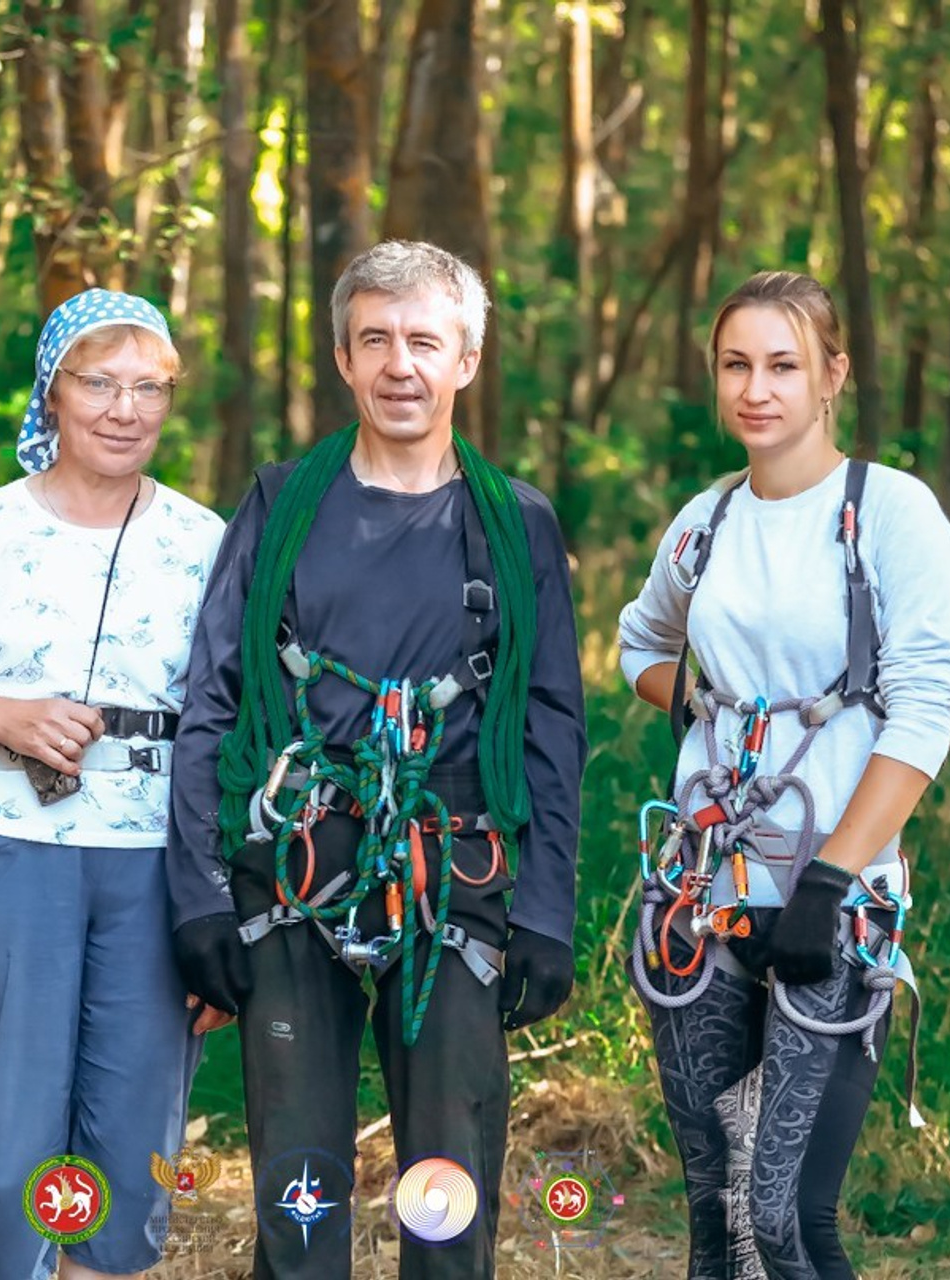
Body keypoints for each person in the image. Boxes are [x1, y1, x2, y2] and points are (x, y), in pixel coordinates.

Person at [167, 240, 587, 1279]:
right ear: (345, 359)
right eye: (376, 340)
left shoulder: (514, 524)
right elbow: (213, 699)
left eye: (423, 341)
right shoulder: (279, 504)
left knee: (446, 1187)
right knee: (298, 1190)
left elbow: (546, 720)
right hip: (295, 872)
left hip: (455, 876)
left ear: (466, 361)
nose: (400, 364)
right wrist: (199, 896)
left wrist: (541, 911)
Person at [618, 270, 950, 1279]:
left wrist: (828, 880)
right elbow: (637, 643)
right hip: (698, 892)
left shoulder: (888, 512)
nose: (754, 388)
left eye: (781, 364)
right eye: (734, 364)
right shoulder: (706, 520)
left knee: (780, 1216)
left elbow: (925, 707)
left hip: (830, 906)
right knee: (712, 1214)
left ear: (830, 376)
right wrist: (703, 698)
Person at [0, 288, 227, 1280]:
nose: (123, 408)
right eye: (98, 382)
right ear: (54, 390)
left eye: (148, 386)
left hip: (153, 859)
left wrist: (223, 906)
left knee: (130, 1138)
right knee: (9, 1133)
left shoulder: (205, 541)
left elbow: (235, 731)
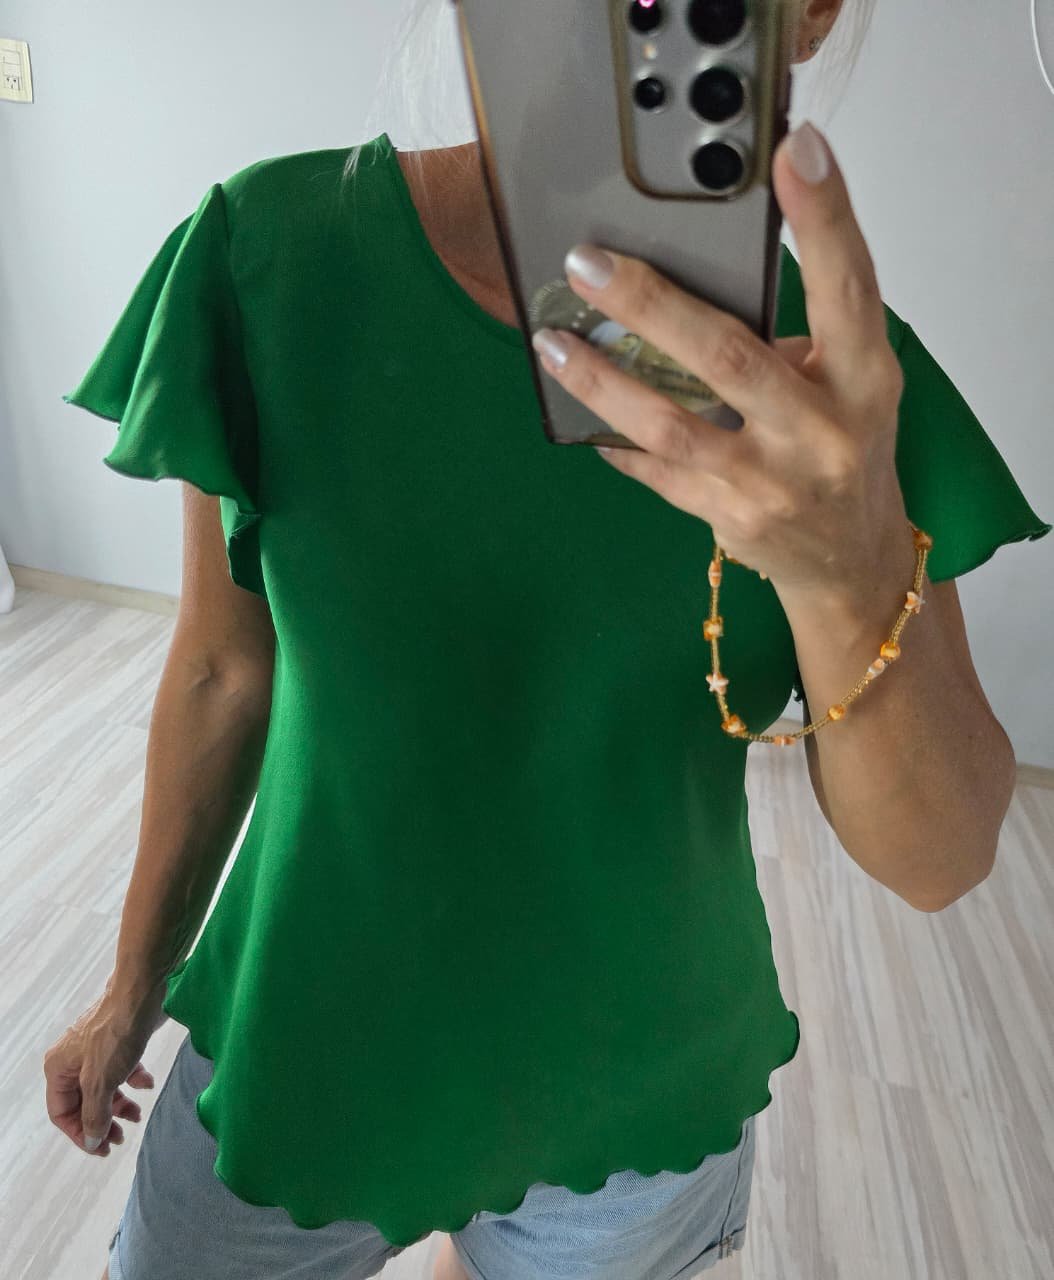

##############################

| TASK TO CARRY OUT |
In the material above, find every line with the word "shoulder" and show it.

| OUTPUT OF THE TASK |
left shoulder: (514, 524)
right shoulder: (279, 504)
left shoulder: (888, 512)
right shoulder: (706, 520)
left shoulder: (205, 541)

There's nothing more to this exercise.